Önce yaşamayı garantiye alıyoruz. İçinde var olduğumuz dünyayı, evreni anlamak, bir başka aşama, bir başka çaba gerektiriyor.
Yaşlananların genç nesillere bıraktıkları, nesilden nesile kopyalama olan hayat tecrübesi denilen birikim, günlük hayatta işleyecek çeşitten düşünce modelleri sağlayan sağduyu teorilerine dayanır. Dünyayı anlamlandırmaya ve geleceği tahmin etmeye faydası olacağı varsayılır.
Sağduyudan sadece hammadde olarak yararlanıp bilim yapanlar, kendilerini kişisel yaşantılarından uzaklaştırıp olguları günlük hayatın etki ve deneylerinden farklı kavramaya özel çaba ve dikkat harcıyorlar.

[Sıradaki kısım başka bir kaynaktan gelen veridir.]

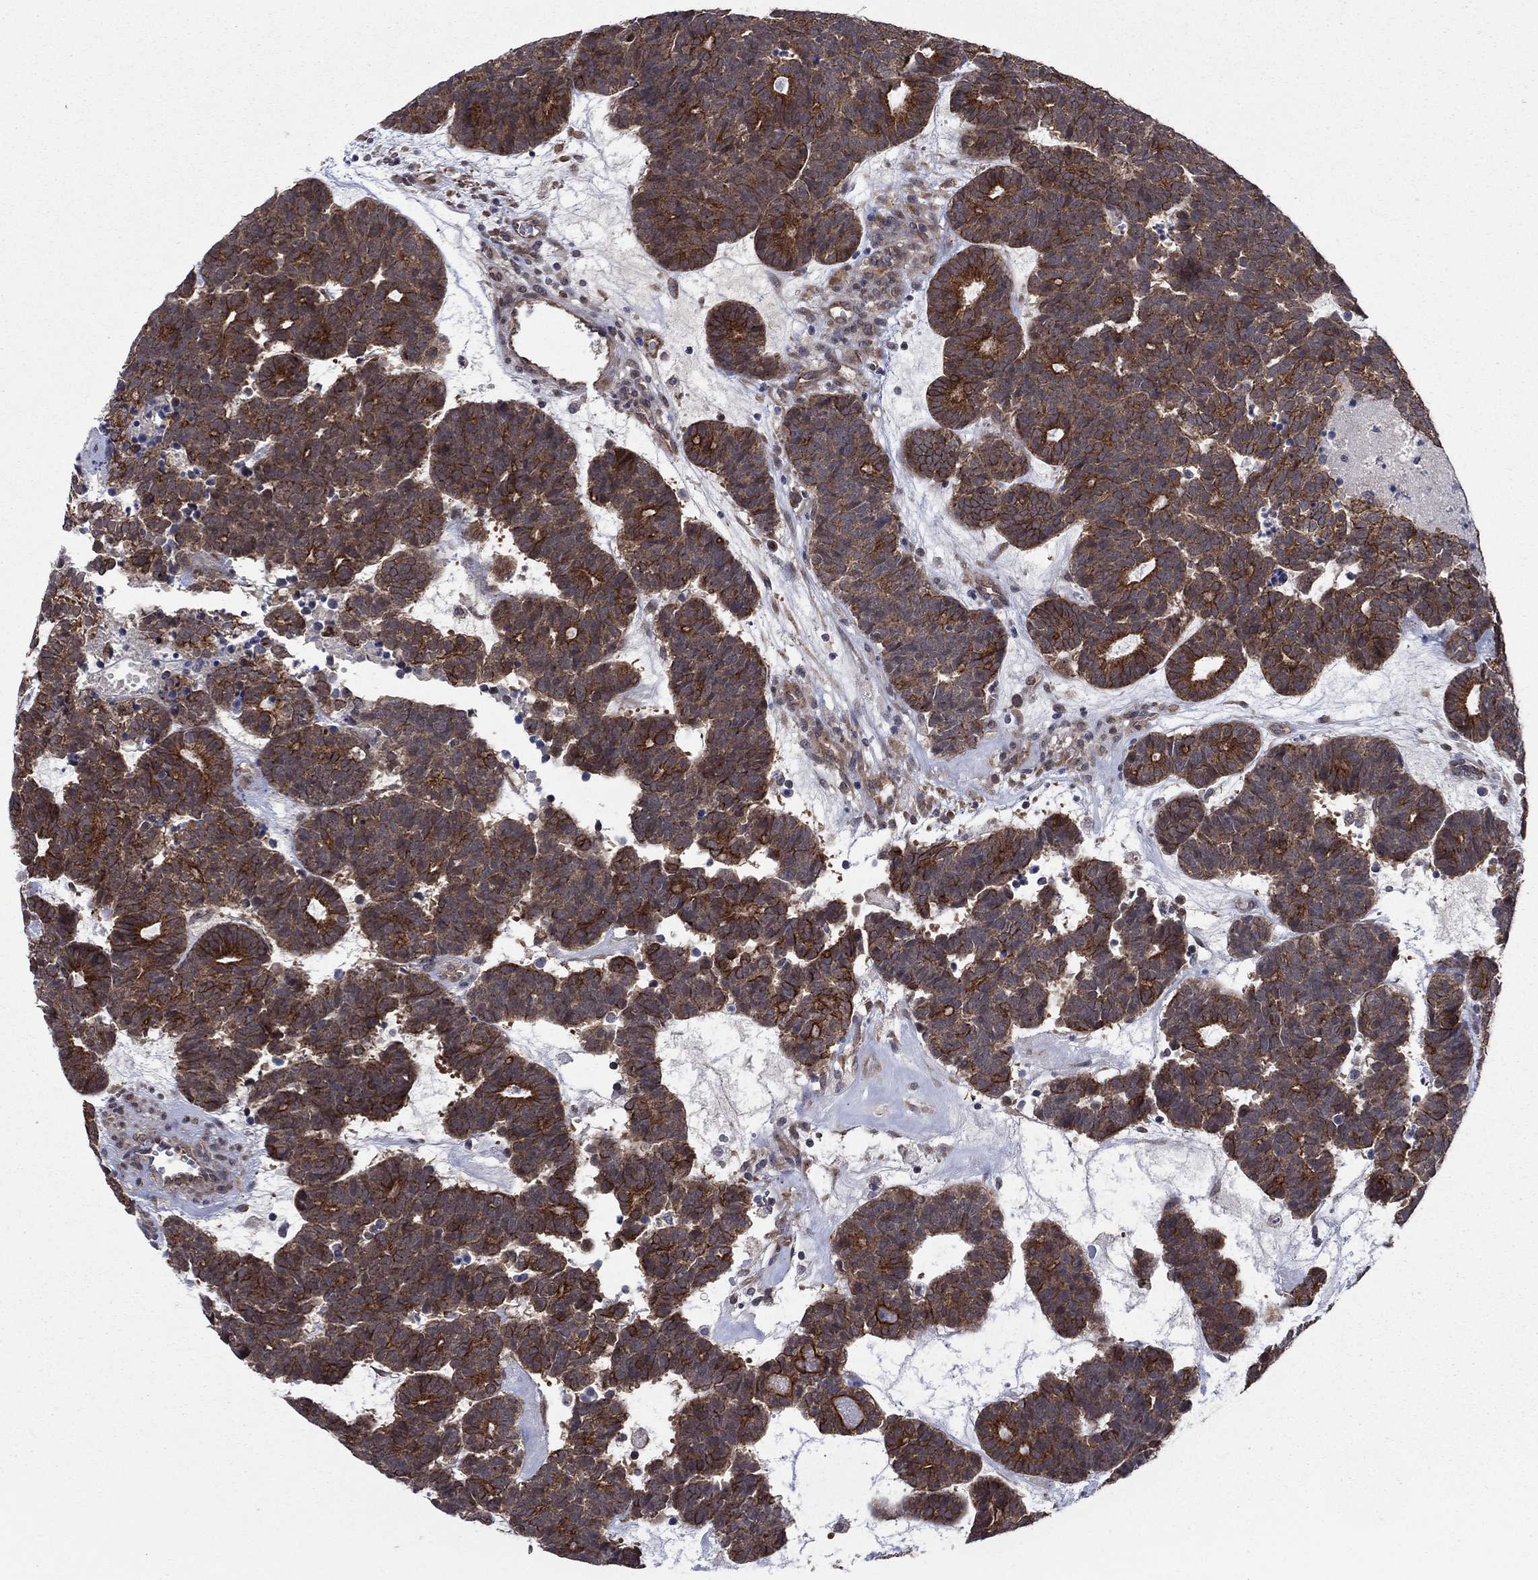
{"staining": {"intensity": "strong", "quantity": "25%-75%", "location": "cytoplasmic/membranous"}, "tissue": "head and neck cancer", "cell_type": "Tumor cells", "image_type": "cancer", "snomed": [{"axis": "morphology", "description": "Adenocarcinoma, NOS"}, {"axis": "topography", "description": "Head-Neck"}], "caption": "Strong cytoplasmic/membranous positivity for a protein is seen in about 25%-75% of tumor cells of head and neck cancer using immunohistochemistry.", "gene": "SH3RF1", "patient": {"sex": "female", "age": 81}}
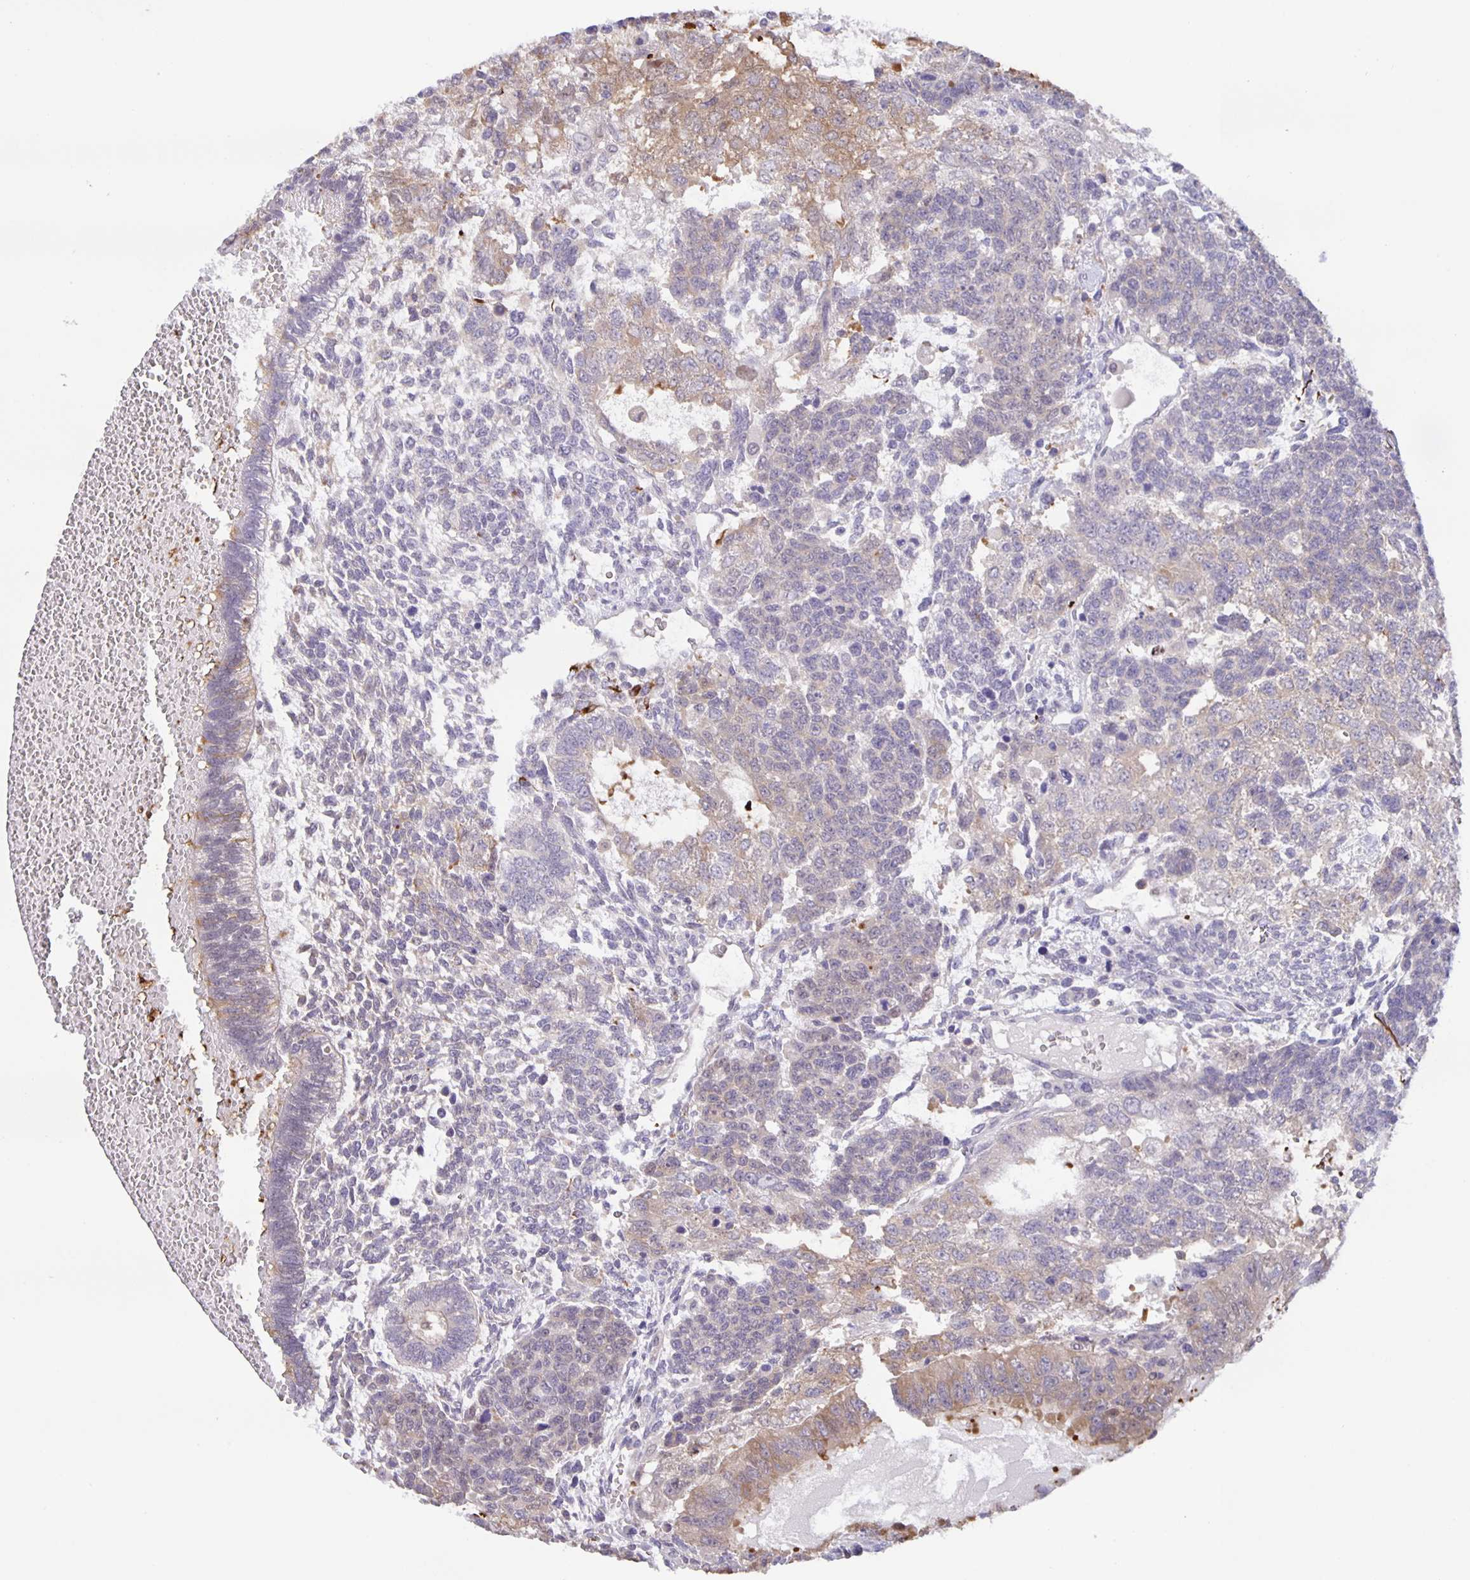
{"staining": {"intensity": "weak", "quantity": "25%-75%", "location": "cytoplasmic/membranous"}, "tissue": "testis cancer", "cell_type": "Tumor cells", "image_type": "cancer", "snomed": [{"axis": "morphology", "description": "Normal tissue, NOS"}, {"axis": "morphology", "description": "Carcinoma, Embryonal, NOS"}, {"axis": "topography", "description": "Testis"}, {"axis": "topography", "description": "Epididymis"}], "caption": "This is an image of IHC staining of testis cancer (embryonal carcinoma), which shows weak expression in the cytoplasmic/membranous of tumor cells.", "gene": "MARCHF6", "patient": {"sex": "male", "age": 23}}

İstisna sayılabileceklerin dışında bütün insanlar, gündelik hayatın içinde yaşıyor, günün içinde olup bitenleri yaşamaya alışıyor. Günü yaşayan çoğunluk insanı, günü yaşayamayan azınlığın bireylerine karşı baskıcı davranıyor, onu eziyor hatta siliyor. Günü yaşayan akıl, günü yaşamayan aklı anlamıyor, anlamakta zorlanıyor ya da ona orijinal süs bitkisi gibi bakıyor. Trene bakan, kendisini yıldızlara bakandan daha üstün sayıyor. Dünya yaşayışını, günübirlik yaşayanlar yönetiyor. Bazen kişisel yaşantısından uzaklaşanlardan fenomenleri, günlük hayatın etkisiyle  veya deneyselin kavramlarıyla kavrayamayanlardan etkileniyorlar. Günü yaşayanlar ne kadar sağduyulu iseler günü yasamayanlar elden geldiğince sağduyudan uzaklaşıyor. Bilim düşünce üretirken teknoloji, pratik kullanıma elverişli nesneleri imal etmeyi amaçlıyor. Kısaca günü yaşayanlar, kendini ispatlamamış, henüz ünlü olmamış bilim adamına deli diyor. Sonunda teknoloji için itici güç; pazar ekonomisi, mucit, para. Bilim adamı itibar kazanıyor. Bilimsel olma savındaki teori, eğer beklenen uygunluğa ulaşmıyorsa, eğer kanıtlarla uyuşmuyorsa, eğer içsel tutarlılığı yoksa, eğer elverişli bir açıklama sağlamıyorsa çöküyor.